PROBLEM SET
a) In the forum thread, what does the reply say to use in version 1.8 in place of findColumn()?
b) Rewrite the part of the forum thread between "The error is" and "imie is a tag.", inclusive, swapping "imie" for "sensor".
c) List every version number mentioned in the forum thread.

SUPPLIED PASSAGE
◇ ◇ ◇

The error is simply undefined identifier "findColumn". From the documentation I’m guessing that findColumn was introduced in v0.68.0 but I only have access up to v0.65.1, which would explain this error.

Yep, you’re right. findColumn() isn’t supported in 1.8 so you’ll have to stick with tableFind() |> getColumn(). Sorry about that. I’m glad the query is working as it should. Let me know if there’s anything else I can help with.

1 Like

Thanks a ton for all the help @scott!!!

1 Like

@scott I recently started learning flux and found myself in the same problem. I want to compare data between two tables.
I want to find the number of active imie(which send data in the last 30 min) and the number of inactive imie that did not send any data in the last 40 min. all devices were active 24 hr ago.
a device can send data multiple times in 5 min also imie is a tag.
help me…

The first thing to understand is that InfluxDB can only provide data that does exist. I can’t tell you what data doesn’t exist (inactive imie). To figure this out, you have to query the list of all imie’s within the past 24 hours. To do this, you can just query all data from the last day, downsample the data to make it a little more manageable, ungroup it into a single table, and return all the unique values of imie:

imieAll = from(bucket: "example-bucket")

◇ ◇ ◇

Source records
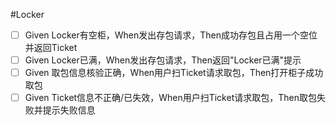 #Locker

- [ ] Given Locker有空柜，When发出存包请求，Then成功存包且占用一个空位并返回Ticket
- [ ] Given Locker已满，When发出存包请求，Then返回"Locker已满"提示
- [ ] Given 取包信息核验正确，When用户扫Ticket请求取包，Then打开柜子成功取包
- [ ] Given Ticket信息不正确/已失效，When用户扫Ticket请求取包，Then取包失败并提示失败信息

◇ ◇ ◇

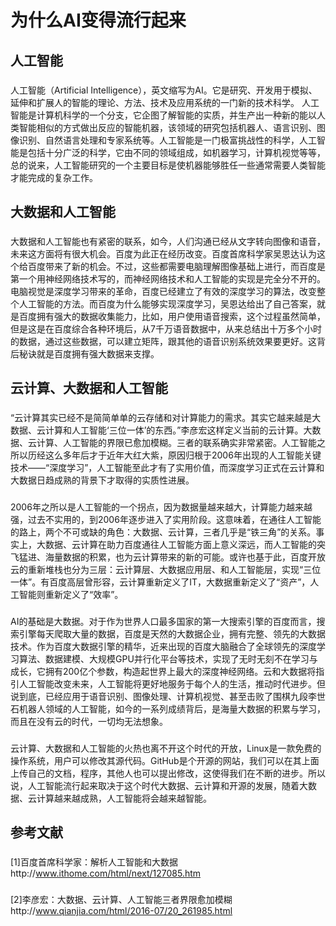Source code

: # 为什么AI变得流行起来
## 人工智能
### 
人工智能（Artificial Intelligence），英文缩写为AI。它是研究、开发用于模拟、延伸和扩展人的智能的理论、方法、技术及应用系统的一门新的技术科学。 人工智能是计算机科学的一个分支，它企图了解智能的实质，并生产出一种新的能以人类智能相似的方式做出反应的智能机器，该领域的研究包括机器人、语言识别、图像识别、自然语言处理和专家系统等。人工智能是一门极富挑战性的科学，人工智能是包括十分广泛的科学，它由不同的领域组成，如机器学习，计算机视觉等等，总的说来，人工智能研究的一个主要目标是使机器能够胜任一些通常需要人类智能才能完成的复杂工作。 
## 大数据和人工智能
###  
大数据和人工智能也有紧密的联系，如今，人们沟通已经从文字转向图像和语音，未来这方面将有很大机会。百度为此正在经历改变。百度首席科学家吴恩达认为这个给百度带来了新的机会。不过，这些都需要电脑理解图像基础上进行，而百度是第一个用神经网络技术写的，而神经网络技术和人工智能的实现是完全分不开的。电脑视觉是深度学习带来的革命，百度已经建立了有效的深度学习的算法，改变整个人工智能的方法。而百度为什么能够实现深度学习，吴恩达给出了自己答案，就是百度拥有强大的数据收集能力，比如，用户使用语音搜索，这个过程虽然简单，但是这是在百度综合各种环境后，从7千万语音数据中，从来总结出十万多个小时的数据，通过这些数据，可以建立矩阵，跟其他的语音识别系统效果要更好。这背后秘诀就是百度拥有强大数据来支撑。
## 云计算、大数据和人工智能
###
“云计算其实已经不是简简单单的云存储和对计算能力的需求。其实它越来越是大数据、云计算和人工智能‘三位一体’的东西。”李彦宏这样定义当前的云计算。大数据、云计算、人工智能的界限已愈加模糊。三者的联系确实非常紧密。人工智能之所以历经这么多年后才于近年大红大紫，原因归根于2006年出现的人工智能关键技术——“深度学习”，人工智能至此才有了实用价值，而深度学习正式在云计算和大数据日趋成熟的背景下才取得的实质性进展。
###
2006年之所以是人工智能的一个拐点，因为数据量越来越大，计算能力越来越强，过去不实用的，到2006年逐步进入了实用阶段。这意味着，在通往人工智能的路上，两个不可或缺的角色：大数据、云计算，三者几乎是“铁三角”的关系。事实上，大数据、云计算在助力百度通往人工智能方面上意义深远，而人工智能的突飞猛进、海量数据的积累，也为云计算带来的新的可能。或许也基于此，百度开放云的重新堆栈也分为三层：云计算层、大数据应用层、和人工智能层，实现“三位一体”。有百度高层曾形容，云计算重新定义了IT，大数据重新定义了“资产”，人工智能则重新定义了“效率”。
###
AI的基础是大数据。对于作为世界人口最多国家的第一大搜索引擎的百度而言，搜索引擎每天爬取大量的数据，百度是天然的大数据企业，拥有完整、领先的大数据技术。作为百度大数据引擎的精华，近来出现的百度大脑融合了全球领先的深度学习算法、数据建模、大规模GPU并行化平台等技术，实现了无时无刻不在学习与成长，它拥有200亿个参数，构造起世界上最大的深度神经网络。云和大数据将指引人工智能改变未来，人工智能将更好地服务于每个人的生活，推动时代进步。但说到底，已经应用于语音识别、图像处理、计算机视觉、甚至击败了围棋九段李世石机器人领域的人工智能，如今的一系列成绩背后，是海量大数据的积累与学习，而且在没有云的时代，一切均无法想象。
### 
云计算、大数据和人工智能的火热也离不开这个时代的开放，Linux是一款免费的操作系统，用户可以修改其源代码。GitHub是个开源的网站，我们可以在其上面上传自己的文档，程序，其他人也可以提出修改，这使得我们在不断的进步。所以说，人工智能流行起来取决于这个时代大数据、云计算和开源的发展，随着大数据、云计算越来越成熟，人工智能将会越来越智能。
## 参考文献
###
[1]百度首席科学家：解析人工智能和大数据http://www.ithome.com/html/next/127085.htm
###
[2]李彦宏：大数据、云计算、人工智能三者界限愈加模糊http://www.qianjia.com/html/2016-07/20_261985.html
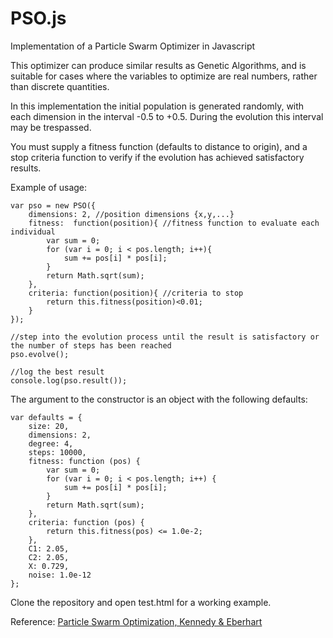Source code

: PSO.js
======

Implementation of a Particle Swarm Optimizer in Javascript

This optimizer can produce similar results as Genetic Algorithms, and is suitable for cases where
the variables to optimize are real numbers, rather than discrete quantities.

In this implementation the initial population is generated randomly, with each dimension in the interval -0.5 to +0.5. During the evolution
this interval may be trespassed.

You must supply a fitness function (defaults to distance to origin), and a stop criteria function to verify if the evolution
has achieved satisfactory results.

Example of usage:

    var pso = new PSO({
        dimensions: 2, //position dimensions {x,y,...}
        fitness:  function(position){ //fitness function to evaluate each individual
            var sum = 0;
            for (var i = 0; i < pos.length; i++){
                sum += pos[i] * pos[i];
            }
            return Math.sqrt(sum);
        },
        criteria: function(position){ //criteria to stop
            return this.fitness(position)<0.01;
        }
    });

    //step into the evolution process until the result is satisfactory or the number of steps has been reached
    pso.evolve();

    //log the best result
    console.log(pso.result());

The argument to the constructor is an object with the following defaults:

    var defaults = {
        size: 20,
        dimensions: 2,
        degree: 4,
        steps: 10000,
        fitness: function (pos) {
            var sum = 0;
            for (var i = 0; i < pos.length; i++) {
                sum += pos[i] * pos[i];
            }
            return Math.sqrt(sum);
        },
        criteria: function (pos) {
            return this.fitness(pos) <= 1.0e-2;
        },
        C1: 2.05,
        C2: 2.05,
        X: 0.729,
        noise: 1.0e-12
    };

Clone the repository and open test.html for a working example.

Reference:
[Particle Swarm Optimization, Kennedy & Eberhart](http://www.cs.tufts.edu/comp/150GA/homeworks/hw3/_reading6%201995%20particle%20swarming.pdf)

◇ ◇ ◇

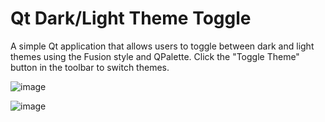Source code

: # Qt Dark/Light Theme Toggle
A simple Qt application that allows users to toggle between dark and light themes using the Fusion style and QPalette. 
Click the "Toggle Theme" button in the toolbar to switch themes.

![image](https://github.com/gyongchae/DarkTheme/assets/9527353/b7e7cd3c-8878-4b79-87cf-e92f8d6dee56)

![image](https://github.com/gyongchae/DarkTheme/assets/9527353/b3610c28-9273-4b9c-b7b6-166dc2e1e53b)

◇ ◇ ◇

SOLVED TASKS
a) tableFind() |> getColumn()

b)
The error is simply undefined identifier "findColumn". From the documentation I’m guessing that findColumn was introduced in v0.68.0 but I only have access up to v0.65.1, which would explain this error.

Yep, you’re right. findColumn() isn’t supported in 1.8 so you’ll have to stick with tableFind() |> getColumn(). Sorry about that. I’m glad the query is working as it should. Let me know if there’s anything else I can help with.

1 Like

Thanks a ton for all the help @scott!!!

1 Like

@scott I recently started learning flux and found myself in the same problem. I want to compare data between two tables.
I want to find the number of active sensor(which send data in the last 30 min) and the number of inactive sensor that did not send any data in the last 40 min. all devices were active 24 hr ago.
a device can send data multiple times in 5 min also sensor is a tag.

c) v0.68.0, v0.65.1, 1.8